[DATA TO USE]
++++
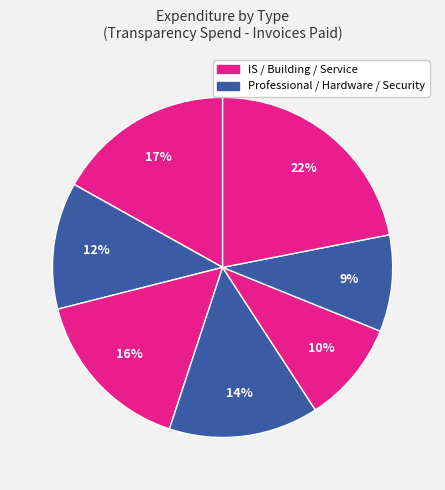

How many segments does this pie chart have?

7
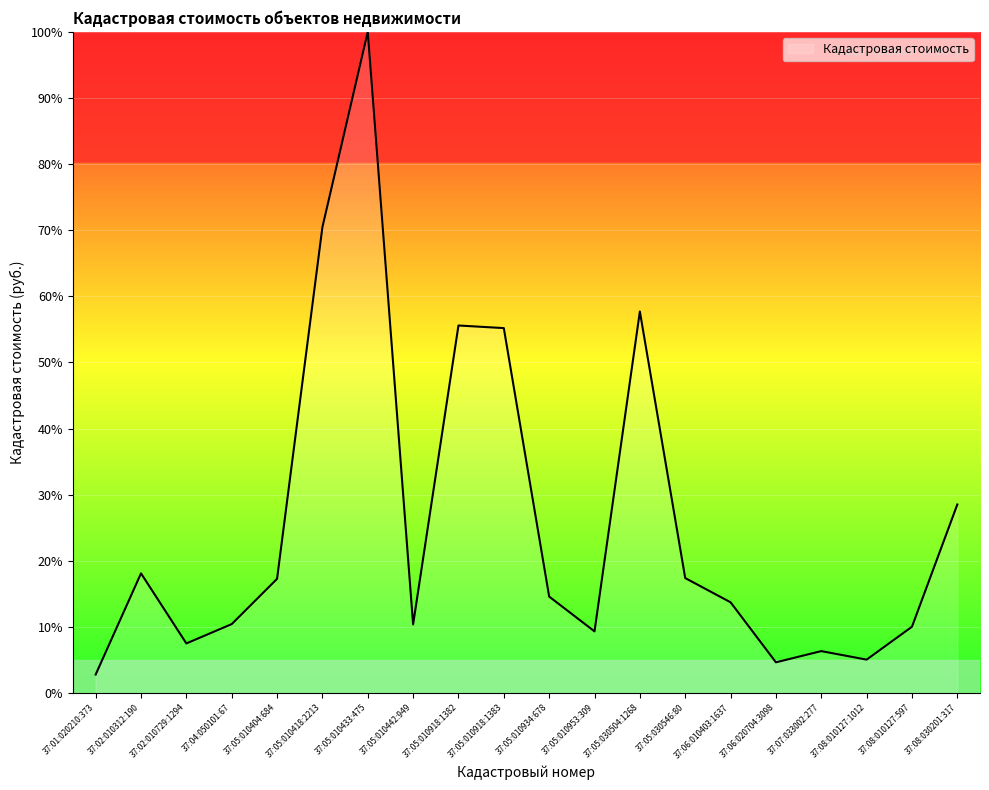

How many lines are shown in the chart?

1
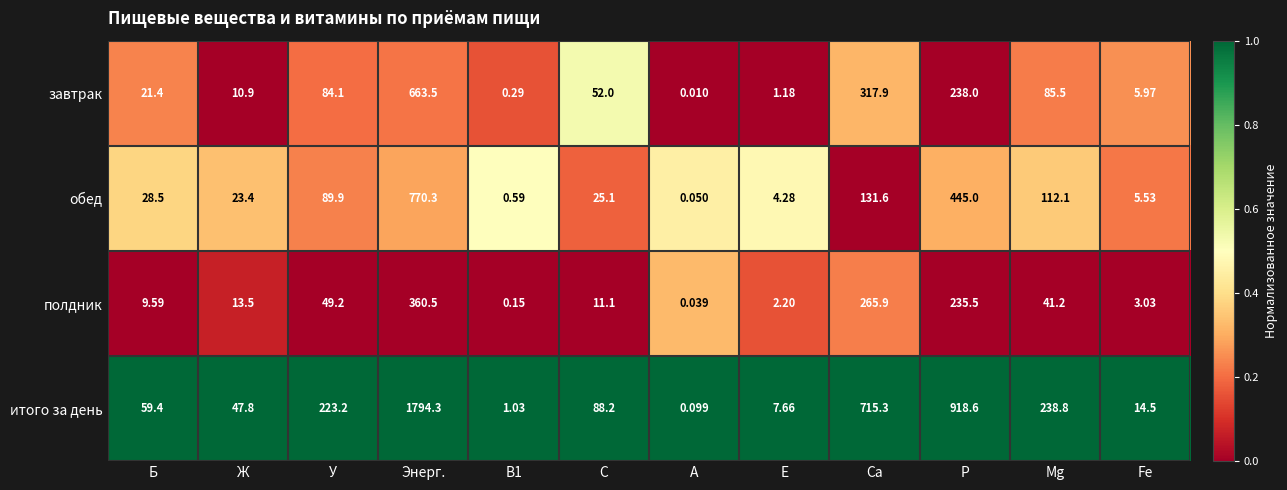

List the series in order of their peak value, highest first.

итого за день, обед, завтрак, полдник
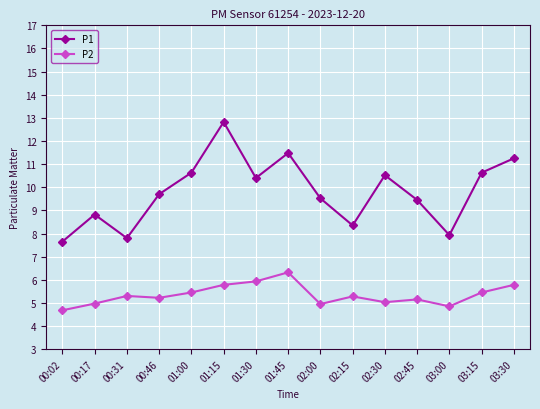

How many lines are shown in the chart?

2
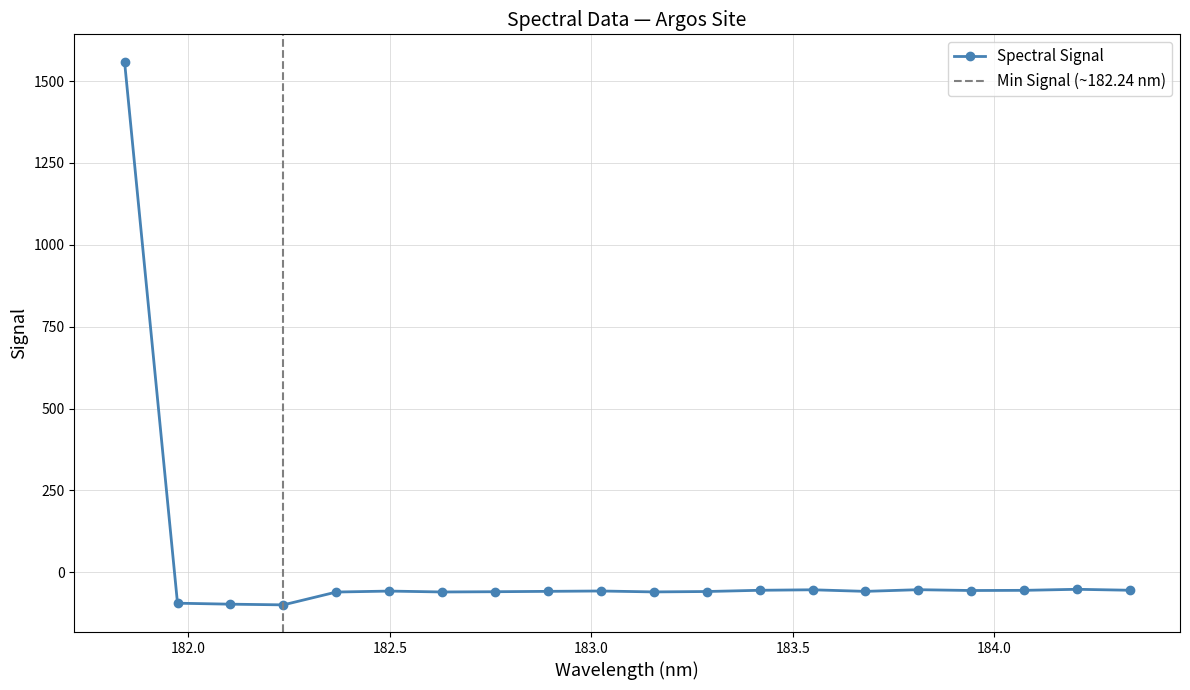

How many lines are shown in the chart?

1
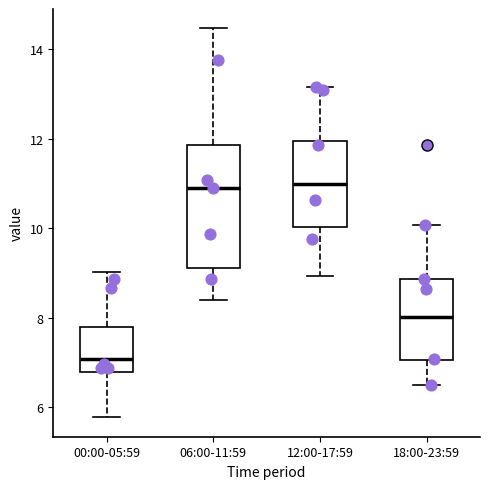

Where does the upper whisker of the box for 12:00-17:59 end on the y-axis? The values are not printed on the chart, so give them approximately, as read against the axis.

13.2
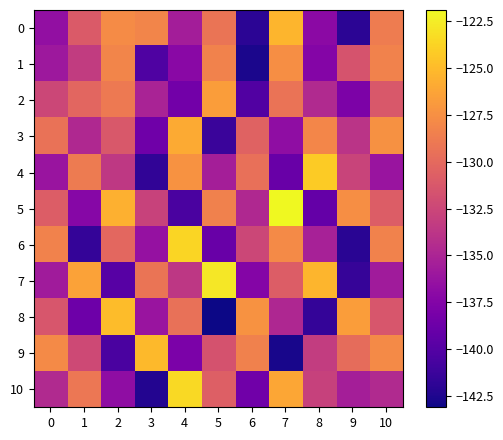

Rank the series at 8 from lowest to highest value.

8, 5, 1, 0, 6, 2, 9, 10, 3, 7, 4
++++
[EXERCISE DETAILS] How many lines of the data above contain the word "series"? Tally them and reply with the number only.

[SOLUTION TO THE EXERCISE] 2